John Deely on the Two Notions of Relative Being

We see then what is peculiar about the notion of relative being taken in its full extension thus divided: it includes everything that falls within our experience and so is difficult to grasp precisely because the implied term of opposition - nonrelative being, or absolute being - is at the concrete level a phantom of the mind, like the notion of "nonbeing" in general. It is not a question of some beings that are relative and other beings that are not relative, but a question rather of beings all of which are relative, though relative in two sharply contrasting though connected senses: Every being that exists in its own right is, by virtue of that very fact, subjectively relative throughout its existence; but, in addition to this subjective relativity according to which a being proximately depends on some things more than others and influences some things but not others, etc., there is the further relativity according to which the subjects are here and now intersubjectively connected actually to this thing rather than that, and later to another rather than to this, until such time as they cease to be. There is, in short, a twofold dimension or level to the relativity of being: on the one hand, there is an underlay of subjective relativity according to which everything ultimately implies everything else but not in equally direct or proximate ways at the level of possibility or intelligibility, even though everything is not actually related to everything else at the level of existence and physical interaction; and, on the other hand, there is at the same time an overlay of intersubjective relations, both physical and objective, according to which some things are actually interactive with some things but not with others in this or that way.

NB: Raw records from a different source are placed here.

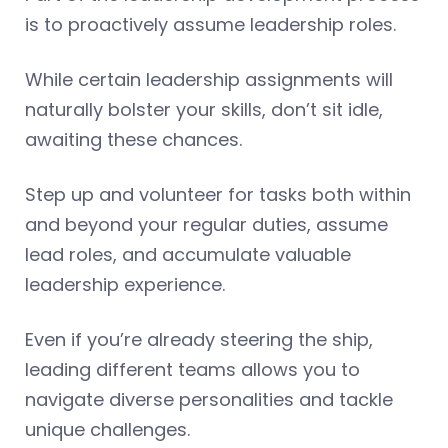
is to proactively assume leadership roles.
While certain leadership assignments will
naturally bolster your skills, don’t sit idle,
awaiting these chances.
Step up and volunteer for tasks both within
and beyond your regular duties, assume
lead roles, and accumulate valuable
leadership experience.
Even if you’re already steering the ship,
leading different teams allows you to
navigate diverse personalities and tackle
unique challenges.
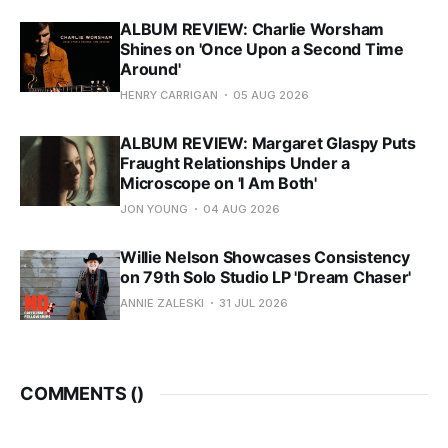
ALBUM REVIEW: Charlie Worsham
Shines on 'Once Upon a Second Time
Around'
HENRY CARRIGAN
05 AUG 2026
ALBUM REVIEW: Margaret Glaspy Puts
Fraught Relationships Under a
Microscope on 'I Am Both'
JON YOUNG
04 AUG 2026
Willie Nelson Showcases Consistency
on 79th Solo Studio LP 'Dream Chaser'
ANNIE ZALESKI
31 JUL 2026
COMMENTS (
)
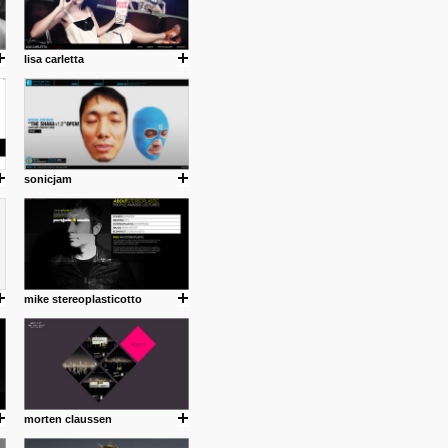
lisa carletta
sonicjam
mike stereoplasticotto
morten claussen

We are now in a position to answer our question about the living parent whose child has died. The parent remains a parent at the level of transcendental relation, while ceasing to be a parent at the level of physical relation, although this physical relation continues to exist objectively to the extent that the parent or anyone else thinks about it. The same relation formed now only in thought formerly existed also physically, and it is by virtue of that same relation that the parent is a parent.

Of course, if, as happens, a supposed father, say, was deceived into thinking that a child was his when in fact it was begotten by another, the objective relation according to which he was called and thought to be, perhaps even by the child, "father", continues without ceasing in any sense upon the death of the child. It is thus by the relation on its physical side that the father is in fact the father, while it is by that same relation (or by what is thought to be that relation even though it is in fact a different relation owing to the nonexistence of a physical relation for the objective relation to be the same as) that the father is called "father". Thus is the truth of dicisigns a consequence of the relations they embody according to whether what is asserted objectively coincides with or deviates from what exists relative to another order of being than the objective.